À partir de mars 1911, Bartók se consacre à son projet le plus ambitieux jusqu’alors, la composition de son opéra en un acte Le Château de Barbe-Bleue (A kékszakállú herceg vára, littéralement Le Château du duc à la barbe bleue), à partir d’une pièce de Balázs baptisée « mystère » et publiée en juin 1910 dans la revue Színjáték. Se consacre, littéralement ; Kodály raconte : « Bartók […] ressentit [le texte] tout de suite comme très proche de lui » (déclaration enregistrée en 1966).

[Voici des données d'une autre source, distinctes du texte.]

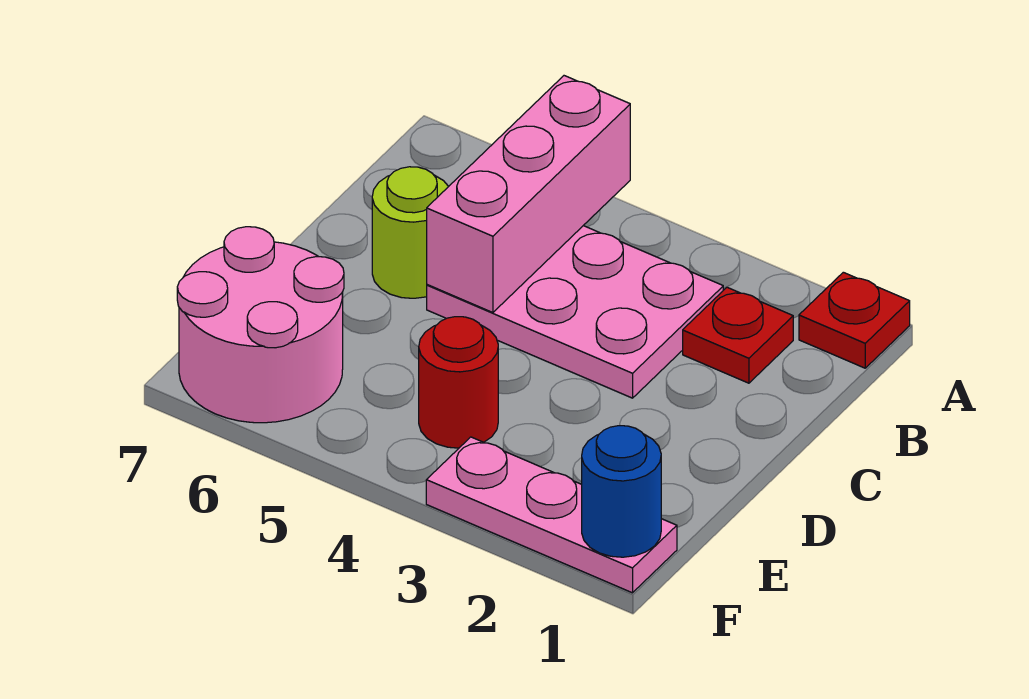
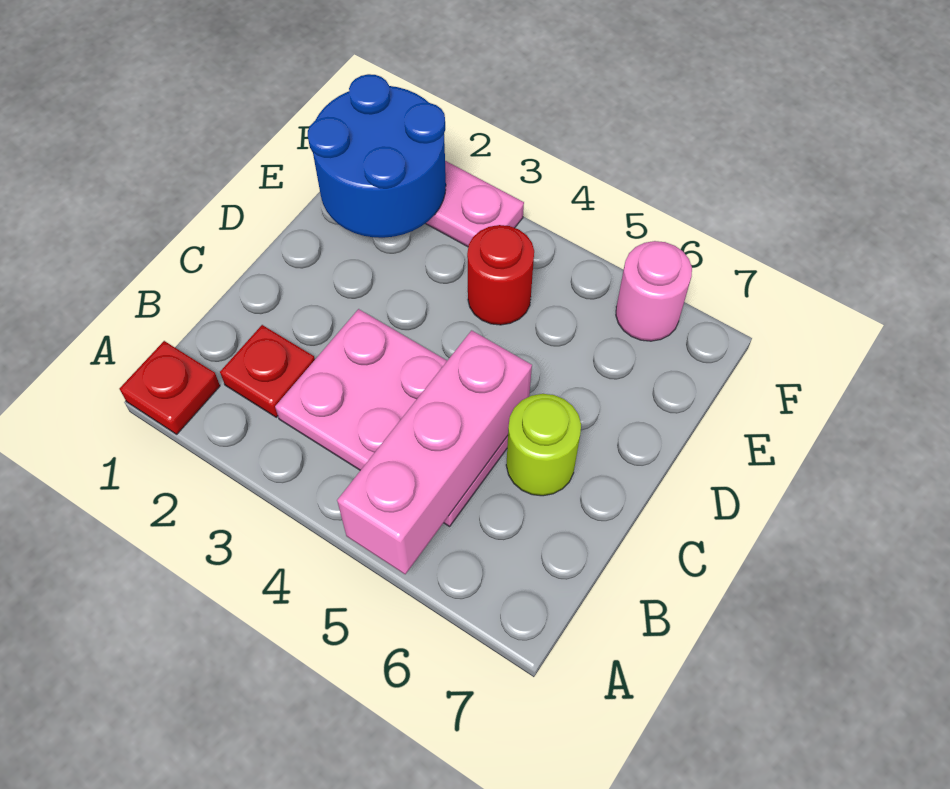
pink round brick E6:F7 level 1 -> pink round brick F6 level 1
blue round brick F1 level 2 -> blue round brick E1:F2 level 2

Cet opéra est frère de la littérature qui devient, lorsqu’il s’agit de l’amour, comme le remarque Julia Kristeva dans l’émission Aspostrophes du 21 octobre 1983, un « envol de métaphores ». L’histoire ? Malgré les rumeurs funestes courant sur le duc Barbe-Bleue, Judit a accepté de l’épouser. Le livret de Balázs saisit le couple à son arrivée au château. Impressionnée par l’obscurité qui règne, Judit réclame à son mari d’ouvrir une à une les sept portes qui donnent sur le vaste hall, afin d’y faire pénétrer la lumière. « Donne-moi la clef, parce que je t’aime ! » (« Add a kulcsot, mert szeretlek ! ») Derrière la dernière porte, elle découvre les anciennes épouses de Barbe-Bleue, qu’elle est désormais condamnée à rejoindre… (Cf. l’ouvrage passionnant que Claire Delamarche consacre au compositeur, paru chez Fayard en 2012).
Lors de cette écoute, répétée, une saveur mystérieuse, qui m’atteint. Comme lors de toute lecture éblouie (Anaxagore, Bataille, Empédocle, Héraclite, Homère, Montaigne, Parménide, Shakespeare, Sappho, Sophocle, Xénophane, Zénon d’Élée).

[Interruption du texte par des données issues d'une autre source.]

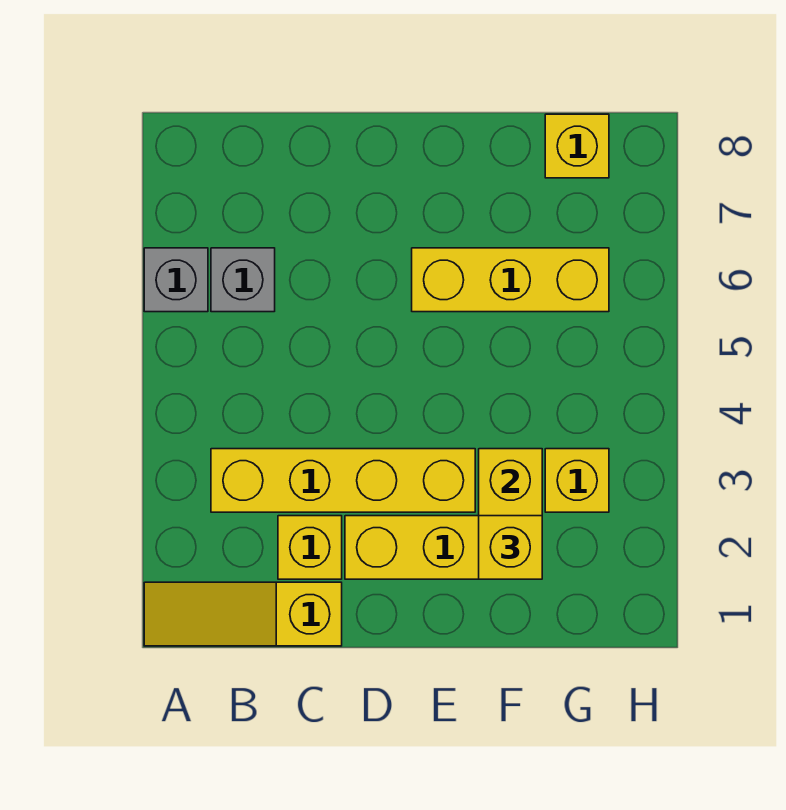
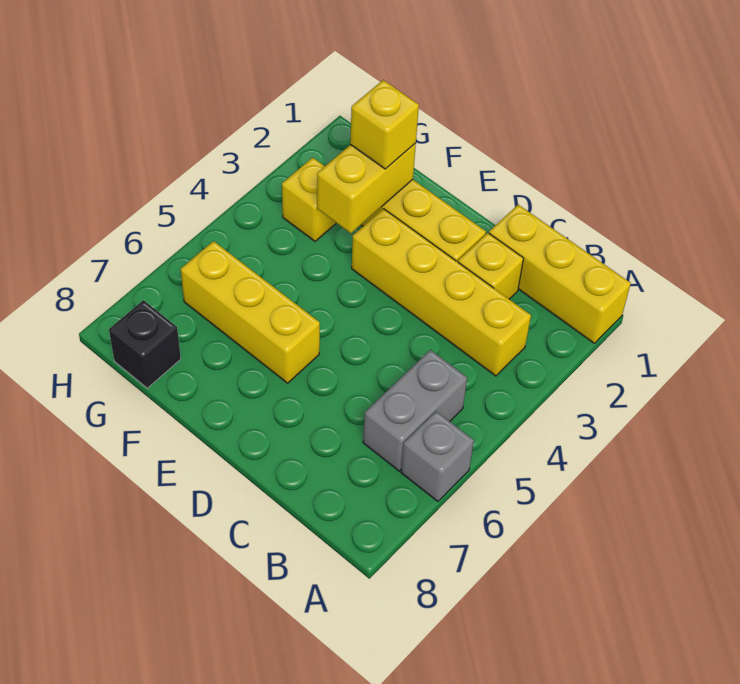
yellow slope A1:C1 level 1 top C -> yellow brick A1:C1 level 1
grey brick B6 level 1 -> grey brick B5:B6 level 1
yellow brick G8 level 1 -> black brick G8 level 1

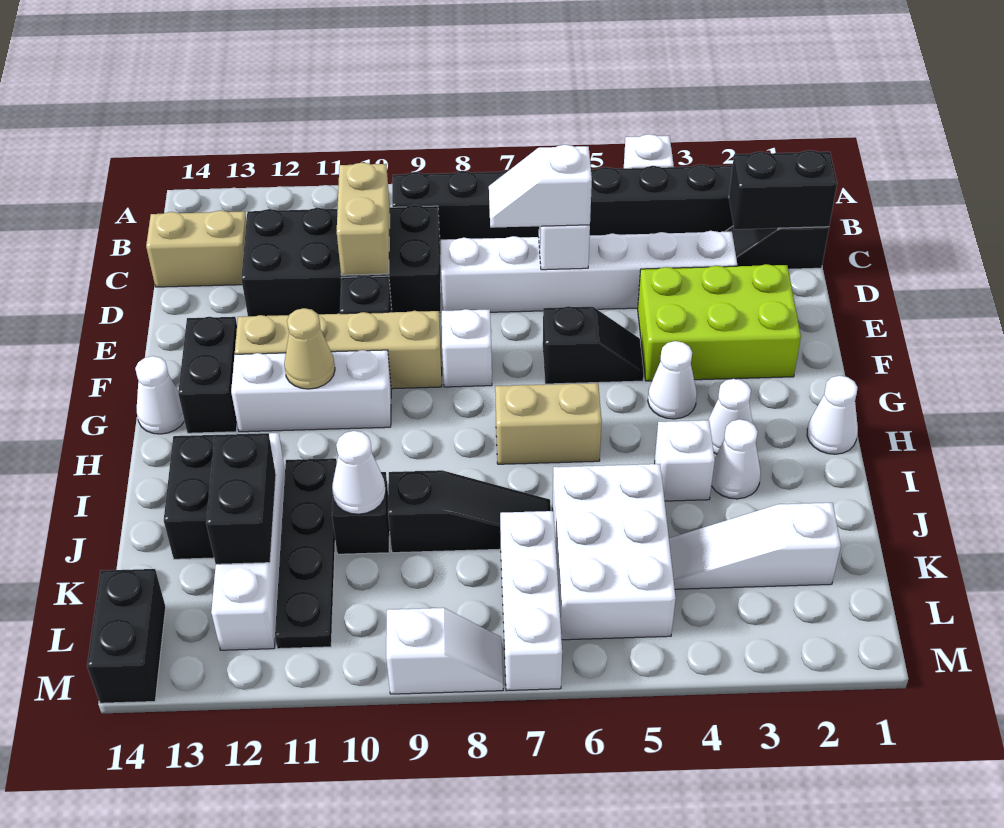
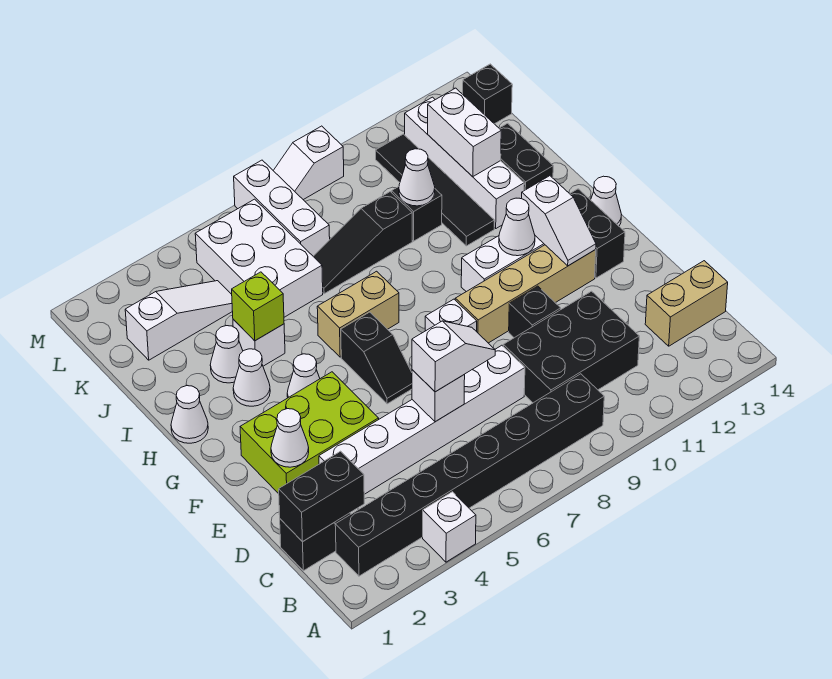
black brick C9:D12 level 1 -> black brick C9:D11 level 1
tan brick C10:D10 level 2 -> none
none -> white cone E2 level 2
black slope F5:F6 level 1 top 6 -> black slope F6:G6 level 1 top G
none -> white slope F12:G12 level 2 top G
tan cone G11 level 2 -> white cone G11 level 2
none -> lime brick I4 level 2
black plate I11:L11 level 1 -> black tile I11:L11 level 1
black brick J12:K12 level 2 -> white brick J12:K12 level 2
black brick L14:M14 level 1 -> black brick L14 level 1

Une saveur qui n’est pas plein éclat sensoriel donné (je me souviendrai toujours de ce jour) par Alain Passard, dans une grappe de raisin blanc parvenue à ce soleil du goût, du fait du mode choisi, ancestral, de culture : une terre sableuse et un rucher dans la Sarthe, un sol argileux dans l’Eure ; labour en traction animale, pas de pesticide, pas d’engrais chimique, création de points d’eau pour les batraciens, maisons de pierre pour les belettes, les hérissons et les reptiles, perchoirs pour les rapaces, haies, talus et arbres pour les oiseaux.
Une saveur qui est semblable en tout point au papillon de nuit décrit par « la femme grise » dans La fin de l’éternité de Béatrice Bonhomme : « En fermant les volets il est tombé sur ma joue comme un morceau de nuit. Il a à peine effleuré ma joue et il l’a ensuite recouverte, tant il était grand, de ses ailes de nuit. Un papillon tombé du volet comme un morceau de ciel et, un très court moment, j’ai cru – tant il était large, déployé –, à une chauve-souris déposée sur les ailes battantes de la nuit. Ce n’était pas seulement une douceur, une caresse posée sur ma joue, mais une fulgurance, une nervosité battante, une étrangeté, un étonnement rapide qui faisait croire à la nuit et à son peuplement d’ombres. Il était sombre, avec des ailes de la même couleur que le ciel de nuit, un petit morceau détaché à la nuit, avec le même battement palpitant. […] »
Matthieu Gosztola
Bartók, Le Château de Barbe-Bleue, BBC Symphony Orchestra, Pierre Boulez, interprètes : Siegmund Nimsgern (baryton-basse) et Tatiana Troyanos (mezzo-soprano), Columbia, date de parution du CD : 10 novembre 1994.